GOAL OF THE EXERCISE: Copy every record verbatim. Leave the pictures out.

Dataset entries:
——————

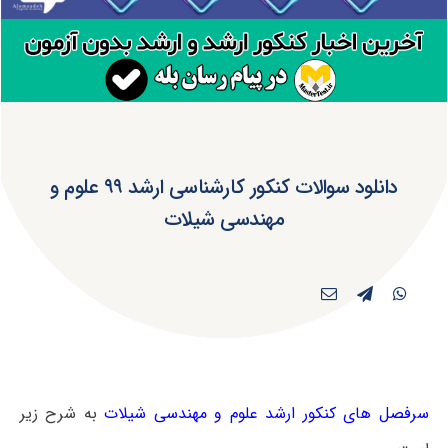
دانلود سوالات کنکور کارشناسی ارشد ۹۹ علوم و
مهندسی شیلات
سرفصل های کنکور ارشد علوم و مهندسی شیلات
به شرح زیر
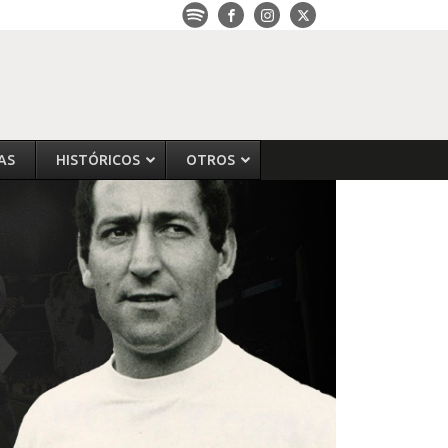
AS
HISTÓRICOS
OTROS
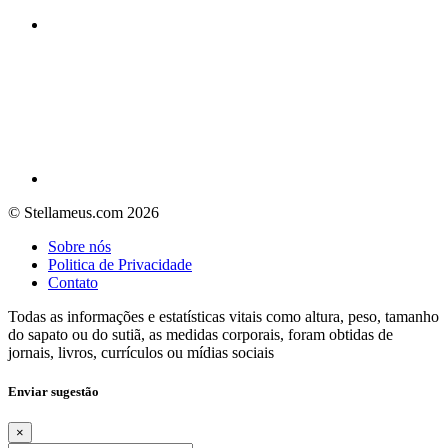
© Stellameus.com 2026
Sobre nós
Politica de Privacidade
Contato
Todas as informações e estatísticas vitais como altura, peso, tamanho
do sapato ou do sutiã, as medidas corporais, foram obtidas de
jornais, livros, currículos ou mídias sociais
Enviar sugestão
×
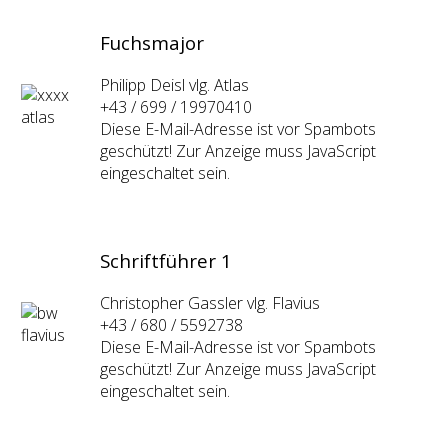
Fuchsmajor
Philipp Deisl vlg. Atlas
+43 / 699 / 19970410
Diese E-Mail-Adresse ist vor Spambots
geschützt! Zur Anzeige muss JavaScript
eingeschaltet sein.
Schriftführer 1
Christopher Gassler vlg. Flavius
+43 / 680 / 5592738
Diese E-Mail-Adresse ist vor Spambots
geschützt! Zur Anzeige muss JavaScript
eingeschaltet sein.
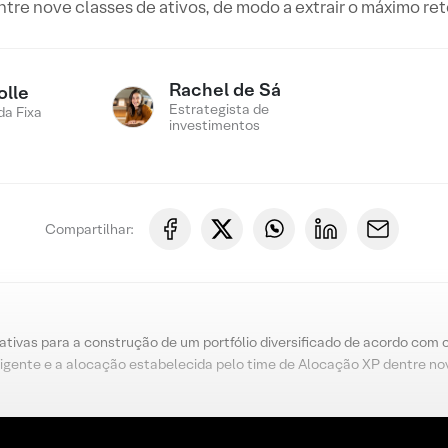
re nove classes de ativos, de modo a extrair o máximo ret
Rachel de Sá
olle
Estrategista de
a Fixa
investimentos
Compartilhar:
nativas para a construção de um portfólio diversificado de acordo com 
igente e a alocação estabelecida pelo time de Alocação XP dentre nov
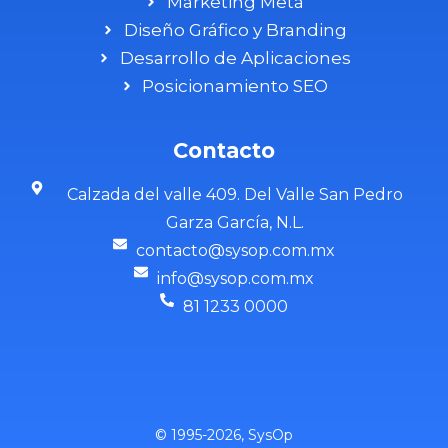
Marketing Meta
Diseño Gráfico y Branding
Desarrollo de Aplicaciones
Posicionamiento SEO
Contacto
Calzada del valle 409. Del Valle San Pedro
Garza García, N.L.
contacto@sysop.com.mx
info@sysop.com.mx
81 1233 0000
© 1995-2026, SysOp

——————

THE ANSWER:
دانلود سوالات کنکور کارشناسی ارشد ۹۹ علوم و
مهندسی شیلات
سرفصل های کنکور ارشد علوم و مهندسی شیلات
به شرح زیر
AS
HISTÓRICOS
OTROS
© Stellameus.com 2026
Sobre nós
Politica de Privacidade
Contato
Todas as informações e estatísticas vitais como altura, peso, tamanho
do sapato ou do sutiã, as medidas corporais, foram obtidas de
jornais, livros, currículos ou mídias sociais
Enviar sugestão
×
Fuchsmajor
Philipp Deisl vlg. Atlas
+43 / 699 / 19970410
Diese E-Mail-Adresse ist vor Spambots
geschützt! Zur Anzeige muss JavaScript
eingeschaltet sein.
Schriftführer 1
Christopher Gassler vlg. Flavius
+43 / 680 / 5592738
Diese E-Mail-Adresse ist vor Spambots
geschützt! Zur Anzeige muss JavaScript
eingeschaltet sein.
re nove classes de ativos, de modo a extrair o máximo ret
Rachel de Sá
olle
Estrategista de
a Fixa
investimentos
Compartilhar:
nativas para a construção de um portfólio diversificado de acordo com 
igente e a alocação estabelecida pelo time de Alocação XP dentre nov
Marketing Meta
Diseño Gráfico y Branding
Desarrollo de Aplicaciones
Posicionamiento SEO
Contacto
Calzada del valle 409. Del Valle San Pedro
Garza García, N.L.
contacto@sysop.com.mx
info@sysop.com.mx
81 1233 0000
© 1995-2026, SysOp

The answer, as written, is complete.